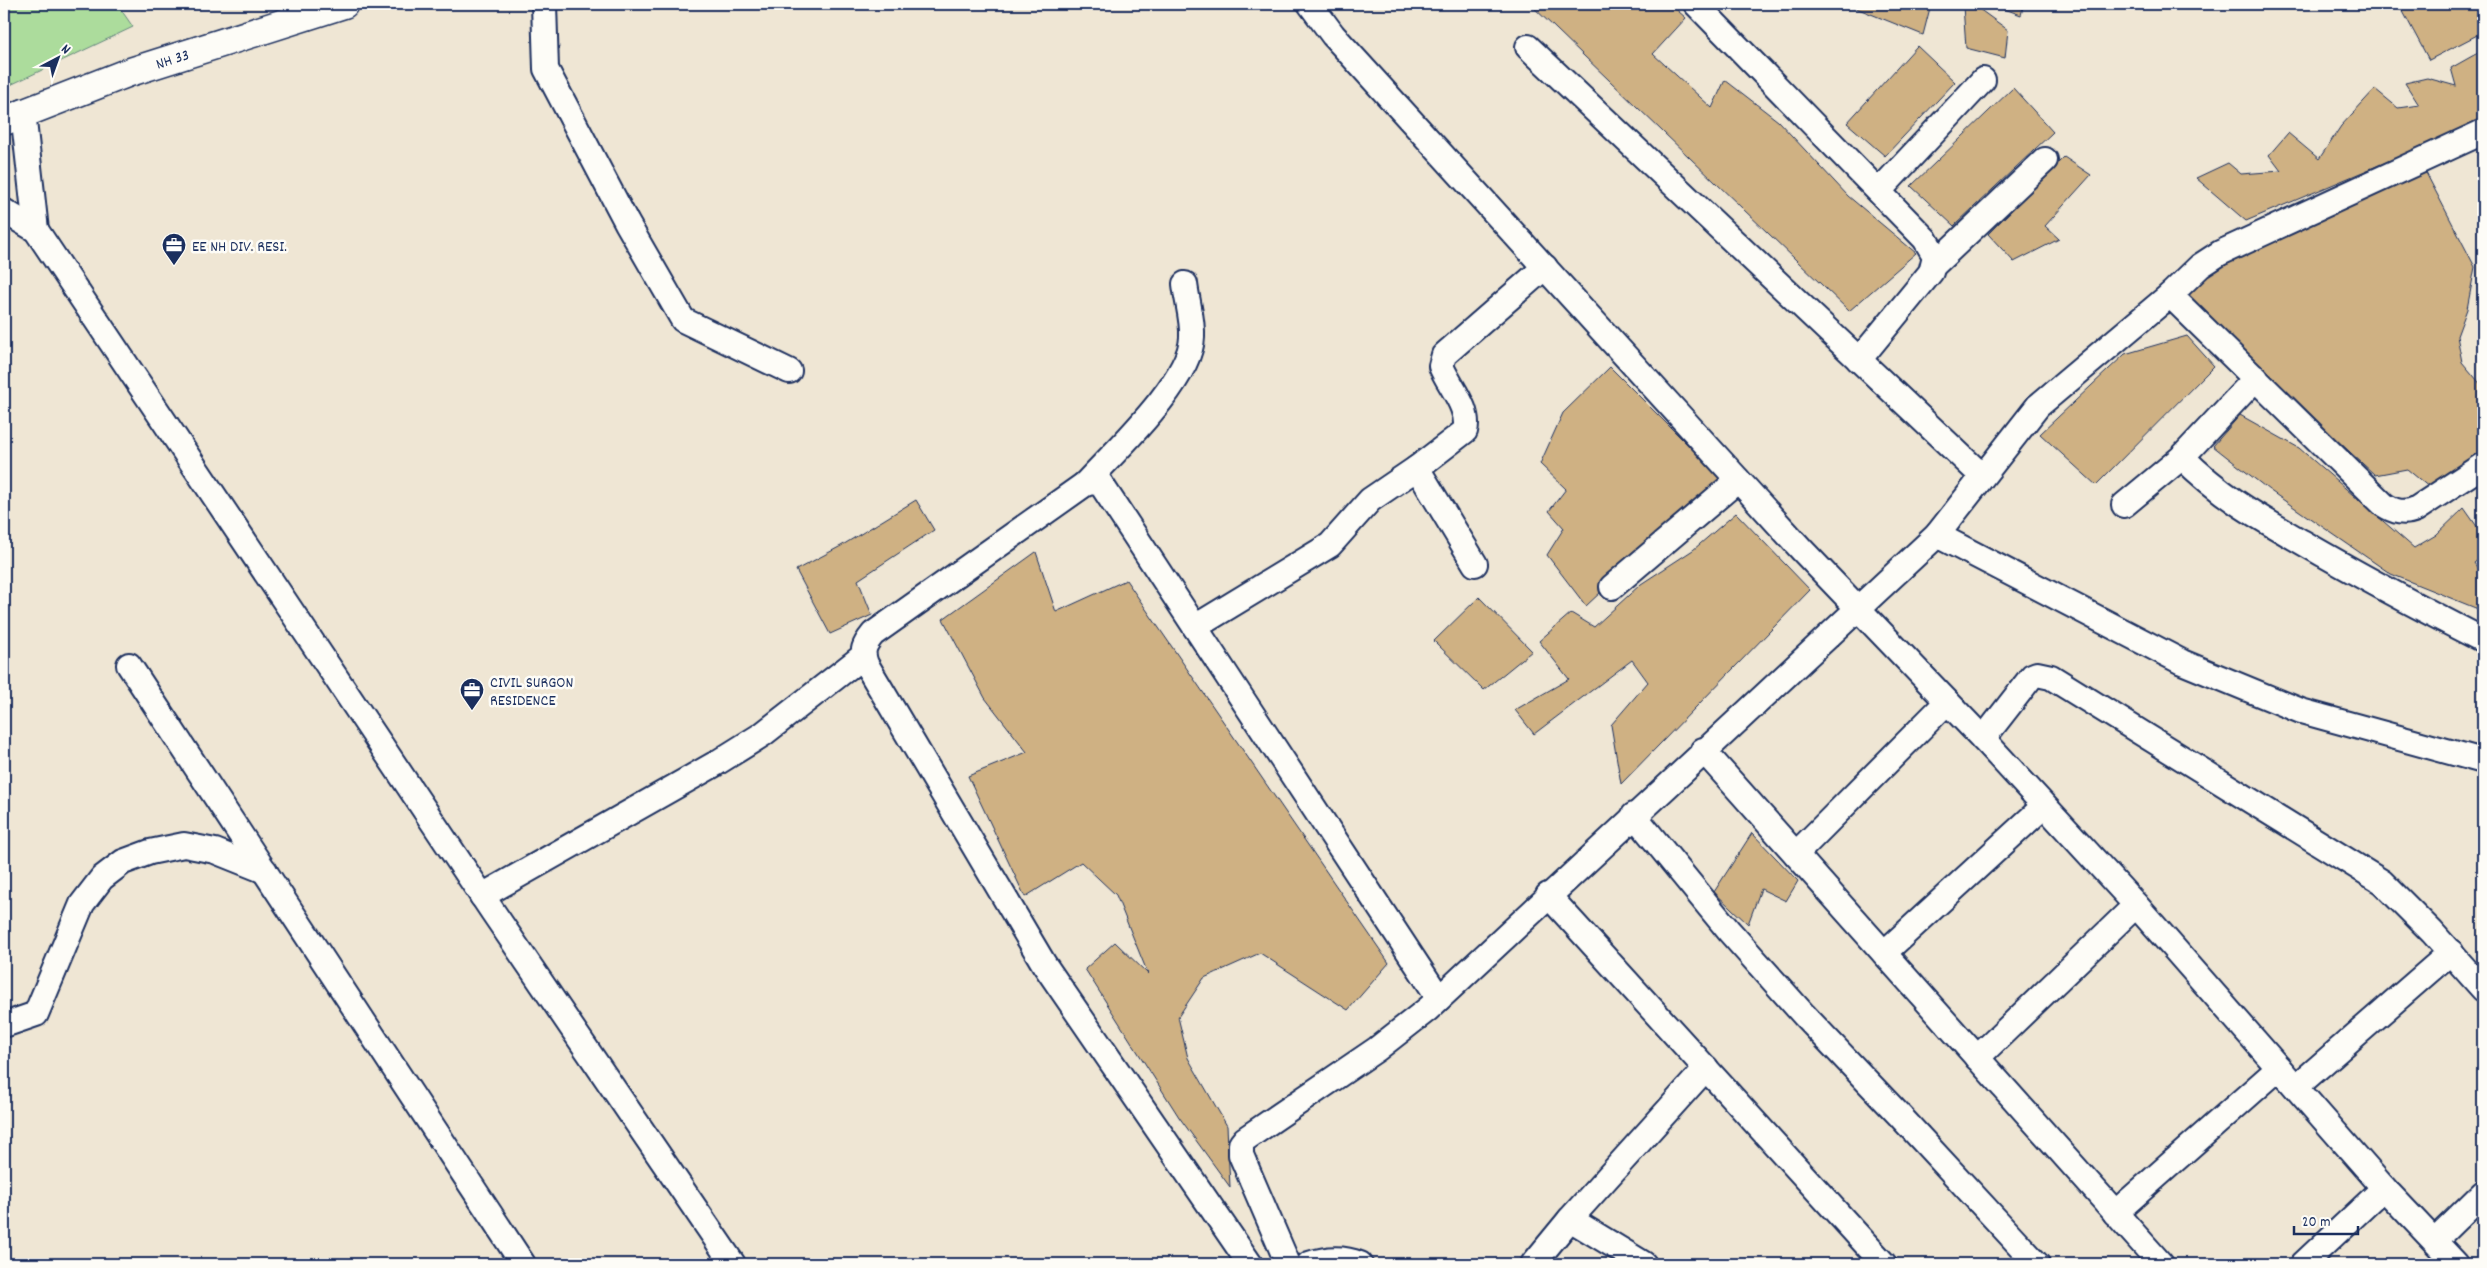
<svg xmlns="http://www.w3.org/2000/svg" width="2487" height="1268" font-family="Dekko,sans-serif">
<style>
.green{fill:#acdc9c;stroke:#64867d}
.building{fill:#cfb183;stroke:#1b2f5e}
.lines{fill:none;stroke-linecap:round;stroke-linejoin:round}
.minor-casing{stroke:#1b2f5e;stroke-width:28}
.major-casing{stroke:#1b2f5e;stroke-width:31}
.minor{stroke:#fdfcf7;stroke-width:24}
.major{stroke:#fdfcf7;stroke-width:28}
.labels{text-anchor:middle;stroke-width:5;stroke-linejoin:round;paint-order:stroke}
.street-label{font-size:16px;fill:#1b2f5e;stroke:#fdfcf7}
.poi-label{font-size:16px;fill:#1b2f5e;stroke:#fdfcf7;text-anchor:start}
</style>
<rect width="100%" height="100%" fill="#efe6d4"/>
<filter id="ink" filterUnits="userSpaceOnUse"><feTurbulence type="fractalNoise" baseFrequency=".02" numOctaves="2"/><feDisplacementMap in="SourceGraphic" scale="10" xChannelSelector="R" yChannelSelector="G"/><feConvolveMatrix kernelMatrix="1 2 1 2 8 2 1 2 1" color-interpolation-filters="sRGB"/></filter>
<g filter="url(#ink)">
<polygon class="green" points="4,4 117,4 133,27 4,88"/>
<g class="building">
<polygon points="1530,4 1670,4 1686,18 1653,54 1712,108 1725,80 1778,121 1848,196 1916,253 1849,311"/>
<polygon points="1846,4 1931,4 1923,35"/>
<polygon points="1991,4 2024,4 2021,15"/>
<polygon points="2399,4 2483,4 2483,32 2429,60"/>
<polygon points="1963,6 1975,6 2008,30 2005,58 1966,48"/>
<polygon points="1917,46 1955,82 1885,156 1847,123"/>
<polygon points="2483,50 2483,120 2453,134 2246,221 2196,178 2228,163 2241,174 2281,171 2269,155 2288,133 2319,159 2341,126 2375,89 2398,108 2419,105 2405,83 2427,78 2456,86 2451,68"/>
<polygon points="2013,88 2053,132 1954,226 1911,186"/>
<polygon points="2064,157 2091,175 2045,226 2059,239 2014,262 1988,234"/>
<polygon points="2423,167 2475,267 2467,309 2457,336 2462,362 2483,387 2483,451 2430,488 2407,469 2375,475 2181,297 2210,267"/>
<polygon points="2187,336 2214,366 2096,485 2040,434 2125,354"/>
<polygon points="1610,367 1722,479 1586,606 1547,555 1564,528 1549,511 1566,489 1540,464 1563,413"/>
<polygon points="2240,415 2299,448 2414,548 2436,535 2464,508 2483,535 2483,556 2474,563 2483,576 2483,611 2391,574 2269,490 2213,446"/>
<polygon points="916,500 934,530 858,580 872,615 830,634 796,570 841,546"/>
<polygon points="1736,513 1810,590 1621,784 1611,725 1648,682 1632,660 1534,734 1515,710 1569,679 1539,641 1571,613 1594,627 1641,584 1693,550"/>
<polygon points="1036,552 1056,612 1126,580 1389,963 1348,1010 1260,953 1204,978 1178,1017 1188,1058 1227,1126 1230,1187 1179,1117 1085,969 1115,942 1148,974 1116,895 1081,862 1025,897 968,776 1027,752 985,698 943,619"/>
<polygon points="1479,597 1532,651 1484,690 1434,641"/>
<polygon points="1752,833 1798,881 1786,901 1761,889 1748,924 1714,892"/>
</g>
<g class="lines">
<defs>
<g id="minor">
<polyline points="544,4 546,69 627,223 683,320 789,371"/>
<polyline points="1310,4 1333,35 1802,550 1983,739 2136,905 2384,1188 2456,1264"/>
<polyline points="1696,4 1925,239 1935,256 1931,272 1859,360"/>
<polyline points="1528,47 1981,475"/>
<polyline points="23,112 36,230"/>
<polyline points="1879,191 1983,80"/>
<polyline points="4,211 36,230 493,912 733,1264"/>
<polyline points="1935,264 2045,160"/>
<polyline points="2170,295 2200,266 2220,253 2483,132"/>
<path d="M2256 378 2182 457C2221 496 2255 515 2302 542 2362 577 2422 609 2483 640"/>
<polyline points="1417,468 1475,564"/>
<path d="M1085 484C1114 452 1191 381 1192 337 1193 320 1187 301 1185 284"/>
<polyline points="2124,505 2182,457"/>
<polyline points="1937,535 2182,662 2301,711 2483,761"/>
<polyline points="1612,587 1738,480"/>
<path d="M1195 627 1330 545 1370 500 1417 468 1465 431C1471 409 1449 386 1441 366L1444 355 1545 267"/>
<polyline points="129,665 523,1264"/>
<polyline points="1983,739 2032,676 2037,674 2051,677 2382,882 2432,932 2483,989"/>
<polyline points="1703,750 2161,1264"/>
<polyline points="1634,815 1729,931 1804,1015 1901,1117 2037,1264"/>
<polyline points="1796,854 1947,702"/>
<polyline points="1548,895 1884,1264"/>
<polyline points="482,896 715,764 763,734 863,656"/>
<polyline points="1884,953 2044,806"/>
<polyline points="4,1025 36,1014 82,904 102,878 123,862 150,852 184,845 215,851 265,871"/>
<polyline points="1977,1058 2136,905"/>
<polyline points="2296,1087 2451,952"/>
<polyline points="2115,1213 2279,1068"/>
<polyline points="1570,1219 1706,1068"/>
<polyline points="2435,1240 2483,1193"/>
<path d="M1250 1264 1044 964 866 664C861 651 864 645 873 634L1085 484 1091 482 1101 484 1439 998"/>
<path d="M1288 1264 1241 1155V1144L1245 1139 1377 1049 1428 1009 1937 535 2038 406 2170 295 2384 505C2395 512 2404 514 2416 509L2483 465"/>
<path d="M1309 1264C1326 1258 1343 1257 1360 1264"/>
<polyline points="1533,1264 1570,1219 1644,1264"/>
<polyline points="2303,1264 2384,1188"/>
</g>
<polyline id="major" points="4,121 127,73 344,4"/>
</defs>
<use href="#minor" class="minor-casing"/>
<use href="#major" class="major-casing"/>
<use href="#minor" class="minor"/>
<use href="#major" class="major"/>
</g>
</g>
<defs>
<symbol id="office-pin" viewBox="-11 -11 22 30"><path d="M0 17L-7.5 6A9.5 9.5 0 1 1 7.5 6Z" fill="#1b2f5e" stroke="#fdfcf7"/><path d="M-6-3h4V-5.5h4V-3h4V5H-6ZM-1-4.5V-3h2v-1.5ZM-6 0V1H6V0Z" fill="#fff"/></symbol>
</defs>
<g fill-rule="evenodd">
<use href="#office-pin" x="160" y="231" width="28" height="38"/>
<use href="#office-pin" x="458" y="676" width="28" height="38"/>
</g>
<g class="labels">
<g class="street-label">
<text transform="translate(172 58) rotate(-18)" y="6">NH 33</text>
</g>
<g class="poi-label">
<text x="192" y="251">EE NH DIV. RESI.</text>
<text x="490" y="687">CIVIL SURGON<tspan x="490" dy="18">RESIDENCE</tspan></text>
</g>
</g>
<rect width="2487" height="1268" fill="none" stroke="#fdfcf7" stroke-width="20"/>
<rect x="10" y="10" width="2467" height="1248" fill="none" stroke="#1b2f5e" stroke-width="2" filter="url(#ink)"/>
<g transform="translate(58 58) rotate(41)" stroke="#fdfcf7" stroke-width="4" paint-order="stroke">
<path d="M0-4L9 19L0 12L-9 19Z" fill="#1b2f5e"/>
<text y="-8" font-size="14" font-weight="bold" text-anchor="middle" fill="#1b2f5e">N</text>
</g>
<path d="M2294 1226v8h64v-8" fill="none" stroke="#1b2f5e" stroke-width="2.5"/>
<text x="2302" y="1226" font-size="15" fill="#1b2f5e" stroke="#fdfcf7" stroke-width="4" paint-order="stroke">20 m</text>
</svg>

* * *

**What is needed**
Every line of the material that holds the word "lines" must be found and copied.

**Expected answer**
.lines{fill:none;stroke-linecap:round;stroke-linejoin:round}
<g class="lines">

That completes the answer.